Tuesday, May 1, 2012

Evil Brownie Trifle

Wow, has it been a little while.   I do still cook and even bake occasionally.  However, since babe numero tres came along, time for food photography has been non existent.  And you know me, no picture no makey.  I did however get a chance to snap a little shot of these babies.  I won't disclose just exactly how much of this dessert I ate by myself but it was enough to make me realize I could probably eat nothing but this for the rest of my life and be completely happy.  A big thank you to Mirandi for this life altering dessert.

2 boxes of favorite brownie mix
1 jar caramel topping
1 can sweetened condensed milk
1 bag Heath Toffee bits WITH Chocolate (or just crushed up Heath bars)
1 extra large container of Cool Whip  (I used heavy cream to make my own)
3-4 Tbsp cocoa powder

Prepare and bake brownies according to box directions.  Allow to cool completely.  Cut into small bite sized pieces.  Mix whipped cream and cocoa powder until well combined.  In a trifle bowl (this made enough for me to fill 2 large mason jars and a trifle bowl), layer brownies, sweetened condensed milk, caramel topping, chocolate whipped cream, and Heath bits 3times.  Chill through before serving.
= = = = =
*Set of tasks*:
(a) Answer these questions using the brownie trifle post:
(i) How many boxes of brownie mix does the recipe call for?
(ii) What did the writer use in place of Cool Whip?
(iii) How many times are the layers built in the trifle bowl?
(b) Copy the part of the brownie trifle post that opens with the words containing "Evil Brownie Trifle" and closes with "life altering dessert.", word for word.
The records are separate material and have no connection to the brownie trifle post.

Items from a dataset
= = = = =
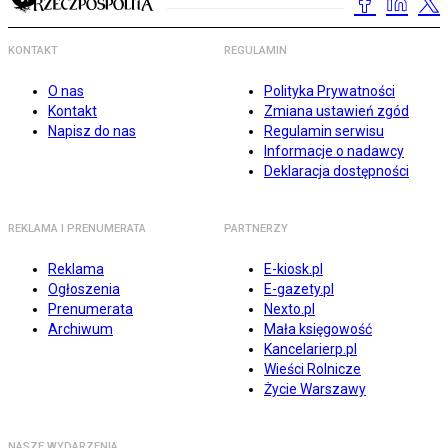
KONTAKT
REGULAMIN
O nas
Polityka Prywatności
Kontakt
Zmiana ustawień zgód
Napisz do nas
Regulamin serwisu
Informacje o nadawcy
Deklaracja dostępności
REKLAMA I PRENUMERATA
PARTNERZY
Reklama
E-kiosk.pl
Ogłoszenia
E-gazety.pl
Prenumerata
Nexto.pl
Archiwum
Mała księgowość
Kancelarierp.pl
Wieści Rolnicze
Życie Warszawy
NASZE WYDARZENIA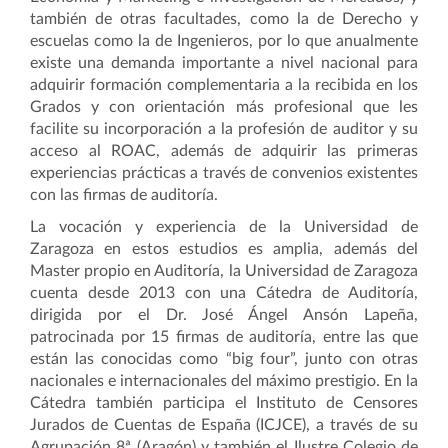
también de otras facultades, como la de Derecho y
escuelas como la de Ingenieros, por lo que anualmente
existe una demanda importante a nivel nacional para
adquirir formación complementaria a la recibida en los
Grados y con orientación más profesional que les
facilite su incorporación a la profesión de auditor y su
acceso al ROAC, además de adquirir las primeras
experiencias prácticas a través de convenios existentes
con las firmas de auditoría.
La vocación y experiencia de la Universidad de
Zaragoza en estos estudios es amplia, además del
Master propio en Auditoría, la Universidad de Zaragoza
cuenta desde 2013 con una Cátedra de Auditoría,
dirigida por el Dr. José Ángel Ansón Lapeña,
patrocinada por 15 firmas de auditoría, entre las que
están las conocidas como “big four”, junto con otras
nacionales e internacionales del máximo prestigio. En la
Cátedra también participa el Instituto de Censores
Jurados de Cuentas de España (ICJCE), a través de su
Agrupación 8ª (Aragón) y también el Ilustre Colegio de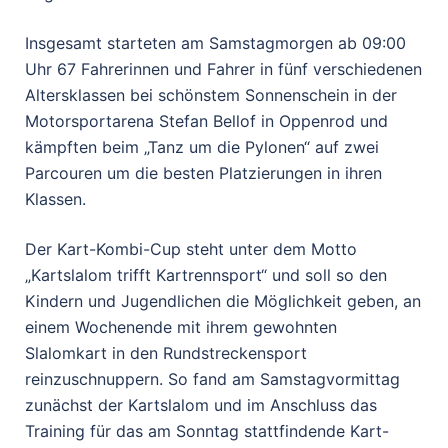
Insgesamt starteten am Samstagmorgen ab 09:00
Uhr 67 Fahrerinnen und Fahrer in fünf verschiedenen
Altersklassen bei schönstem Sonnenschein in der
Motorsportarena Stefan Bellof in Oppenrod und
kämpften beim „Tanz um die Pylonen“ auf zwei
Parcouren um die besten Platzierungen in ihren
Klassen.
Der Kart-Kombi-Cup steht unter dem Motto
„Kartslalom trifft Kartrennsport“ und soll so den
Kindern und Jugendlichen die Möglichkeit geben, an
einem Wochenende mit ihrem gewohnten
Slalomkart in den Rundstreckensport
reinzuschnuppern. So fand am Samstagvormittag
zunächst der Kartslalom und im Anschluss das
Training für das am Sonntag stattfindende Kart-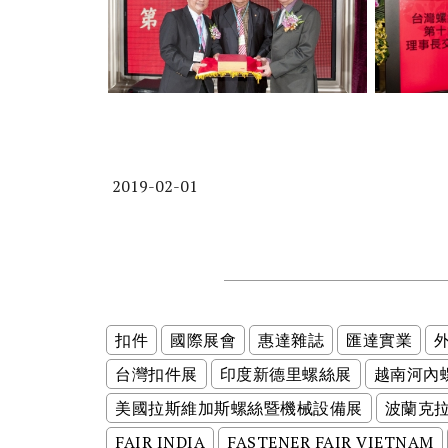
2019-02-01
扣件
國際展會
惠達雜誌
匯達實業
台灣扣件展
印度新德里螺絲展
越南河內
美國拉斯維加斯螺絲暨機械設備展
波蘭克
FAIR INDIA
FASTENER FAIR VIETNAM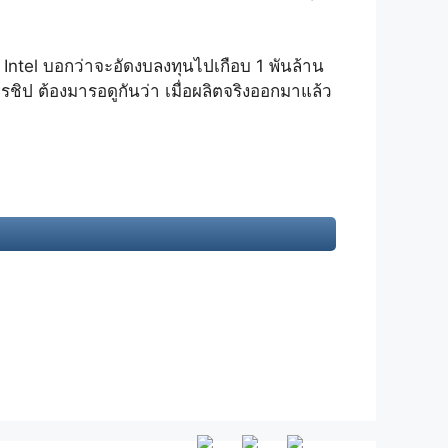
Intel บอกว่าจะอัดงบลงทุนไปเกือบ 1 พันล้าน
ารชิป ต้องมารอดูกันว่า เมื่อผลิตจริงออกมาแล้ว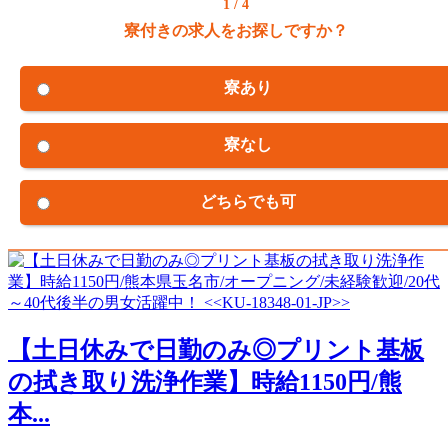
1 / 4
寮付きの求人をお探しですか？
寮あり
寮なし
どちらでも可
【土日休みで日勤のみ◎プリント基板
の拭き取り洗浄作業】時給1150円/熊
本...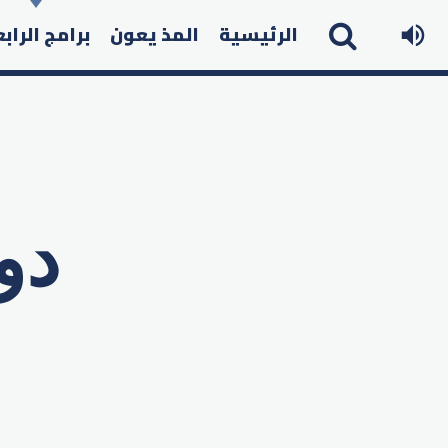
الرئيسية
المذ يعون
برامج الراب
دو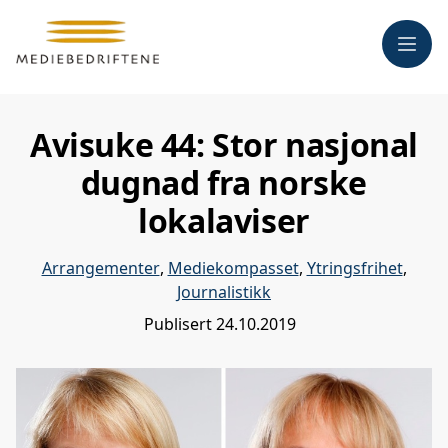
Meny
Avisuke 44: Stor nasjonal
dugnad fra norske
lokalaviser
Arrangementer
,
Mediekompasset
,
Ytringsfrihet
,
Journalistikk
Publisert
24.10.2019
= = = = =
*Activity answers*:
(a)
(i) Two boxes.
(ii) Heavy cream, to make homemade whipped cream.
(iii) Three times.

(b)
Evil Brownie Trifle

Wow, has it been a little while.   I do still cook and even bake occasionally.  However, since babe numero tres came along, time for food photography has been non existent.  And you know me, no picture no makey.  I did however get a chance to snap a little shot of these babies.  I won't disclose just exactly how much of this dessert I ate by myself but it was enough to make me realize I could probably eat nothing but this for the rest of my life and be completely happy.  A big thank you to Mirandi for this life altering dessert.